Are you a recipe for disaster or the icing on the cake?
Series seven of the BBC’s Great British Bake Off is imminent with the first episode due to air on Wednesday 24th August at 8pm but can Marketing Metrix do it again? After successfully predicting last year’s winner Nadiya, Marketing Metrix have given it another go. Is it possible to predetermine which contestants will have the edge? What can we learn from past contestants? And does demography have an effect on their likelihood to succeed? As a team of statisticians, we wanted to go further than the humble pie chart. Our analysts decided to develop an algorithm to predict the types of contestants most likely to reach the final, namely the finalist forecasting formula (any excuse to watch back a few episodes).
The formula yielded some interesting results.
Mothers aged 30 to 40 and retired women with a passion for pastry have an over 90% chance of reaching the final when compared to other contestant types. Whereas if you’re a young working male residing in the South East of England with a preference for baking biscuits, the odds are against you! And it may be best to keep that application form at the back of the cupboard… behind the hundreds and thousands… underneath the rolling pin.
Also in terms of region, those from Yorkshire and the Humber or the North West of England tend to have the edge, whilst residents of the South East fall at the soggy bottom of the pile. Candidates who are in full-time employment or completely self-taught are at a disadvantage, with their lack of free time and grandma’s secret recipe proving very detrimental.
So what about this year’s contestants?
This year’s contestants have been deemed the most eclectic mix yet. The baker’s dozen have been run through the formula and ranked in order of their likelihood of reaching the final. With Kate, Michael and Candice at the top of the class, it looks set to be an interesting year.
How was the formula developed?
Information was compiled about each of the 71 contestants and 54 episodes from series one to six to form one dataset. This dataset was then audited to reveal a bit more about the contestants and assess if there were the correct ingredients for an algorithm. The audit uncovered some interesting demographic results. With 52% of contestants being female they were fairly evenly spread in terms of gender, the majority of contestants were in full time employment whilst on the show and the mean average age was 38. In terms of their favourite thing to bake, contestants tended to prefer cakes as opposed to bread, pastry or biscuits and 28% claimed to be completely self-taught.
The next stage was to use a complex statistical technique called logistic regression modelling to develop the formula itself. The technique identifies how various characteristics affect contestants’ likelihood of reaching the final. This information was then used to create an equation where the contestant demographics are input and their probability of reaching the final is output. For your inner geek, details of the process can be found at the end of the article.
For the geeks:
Logistic regression analysis looks at the combined effect of contestants’ characteristics to identify which factors make a contestant more or less likely to reach the final.
Where p is the probability score, i.e. the likelihood of reaching the final.
The table below looks at the predicting factors in more detail to gauge how powerful and statistically significant each is.
How to read results:
Coefficient: If the coefficient is positive (highlighted in green) then that factor has a positive effect on a contestant’s likelihood of reaching the final therefore increasing their probability score.
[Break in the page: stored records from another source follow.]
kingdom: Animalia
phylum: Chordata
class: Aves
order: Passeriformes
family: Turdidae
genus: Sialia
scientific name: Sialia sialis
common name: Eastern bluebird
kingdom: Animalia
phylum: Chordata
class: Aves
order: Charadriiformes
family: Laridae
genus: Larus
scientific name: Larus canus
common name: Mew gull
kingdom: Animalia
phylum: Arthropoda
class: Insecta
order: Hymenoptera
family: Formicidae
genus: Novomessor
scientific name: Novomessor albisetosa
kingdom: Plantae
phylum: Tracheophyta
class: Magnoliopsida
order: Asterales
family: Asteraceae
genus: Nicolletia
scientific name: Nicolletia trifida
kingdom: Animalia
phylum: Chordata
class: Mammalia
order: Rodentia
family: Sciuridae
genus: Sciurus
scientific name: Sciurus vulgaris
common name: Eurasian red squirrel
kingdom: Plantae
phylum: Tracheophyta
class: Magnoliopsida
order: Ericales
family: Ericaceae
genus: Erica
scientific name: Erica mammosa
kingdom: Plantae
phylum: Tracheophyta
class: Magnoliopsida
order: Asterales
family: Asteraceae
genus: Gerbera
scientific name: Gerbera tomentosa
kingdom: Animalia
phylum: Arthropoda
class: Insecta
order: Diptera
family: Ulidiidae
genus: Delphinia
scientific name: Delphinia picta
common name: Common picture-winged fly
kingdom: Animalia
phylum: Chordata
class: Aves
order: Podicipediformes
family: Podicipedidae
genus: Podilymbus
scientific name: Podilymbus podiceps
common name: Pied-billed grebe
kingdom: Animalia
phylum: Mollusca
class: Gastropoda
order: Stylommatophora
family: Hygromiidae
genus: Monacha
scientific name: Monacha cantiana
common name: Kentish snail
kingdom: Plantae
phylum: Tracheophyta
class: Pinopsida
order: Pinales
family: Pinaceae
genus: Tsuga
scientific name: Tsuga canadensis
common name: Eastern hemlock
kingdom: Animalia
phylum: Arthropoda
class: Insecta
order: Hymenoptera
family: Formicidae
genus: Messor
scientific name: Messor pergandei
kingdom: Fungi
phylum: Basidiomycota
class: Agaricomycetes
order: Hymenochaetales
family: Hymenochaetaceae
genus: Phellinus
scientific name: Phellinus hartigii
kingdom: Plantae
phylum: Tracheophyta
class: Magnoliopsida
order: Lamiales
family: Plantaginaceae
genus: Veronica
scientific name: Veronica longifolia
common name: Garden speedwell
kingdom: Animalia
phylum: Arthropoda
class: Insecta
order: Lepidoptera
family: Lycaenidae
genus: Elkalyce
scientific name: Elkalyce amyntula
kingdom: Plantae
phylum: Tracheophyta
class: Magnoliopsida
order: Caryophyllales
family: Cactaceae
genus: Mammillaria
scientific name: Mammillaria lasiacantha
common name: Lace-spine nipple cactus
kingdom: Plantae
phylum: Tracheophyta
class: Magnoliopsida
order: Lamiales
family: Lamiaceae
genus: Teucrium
Negative coefficients (highlighted in red) have a negative effect therefore decreasing the probability score. Most coefficients in the model have a positive effect, however Self-Taught and Age2 have a negative effect. Age and Age2 have both been included in the model, the coefficients tell us that both the youngest and oldest contestants are less likely to reach the final, the most successful age group is in fact 30 to 40 year olds.
Absolute Standardised Coefficient: The absolute standardised coefficient demonstrates how powerful each factor is, the higher the value the more predictive. The values highlighted in blue are the most powerful indicating that Age is the most predictive characteristic.
95% Confidence Interval: Each coefficient has been tested for statistical significance at the 95% level (standard convention). If the confidence interval contains zero than the coefficient is not statistically significant. The confidence intervals for Age, East Midlands, Student and Favourite Bake Pastry highlighted in purple do not contain zero, indicating that these factors have a statistically significant effect on contestants’ likelihood to reach the final.
R-Squared: Otherwise known as the coefficient of determination demonstrates how accurately a model is able to predict, the higher the value the better. This model has an R2 value of 66% indicating the model is able to explain two thirds of the factors that influence contestants’ likelihood of reaching the final. The remaining third relates to unknown factors.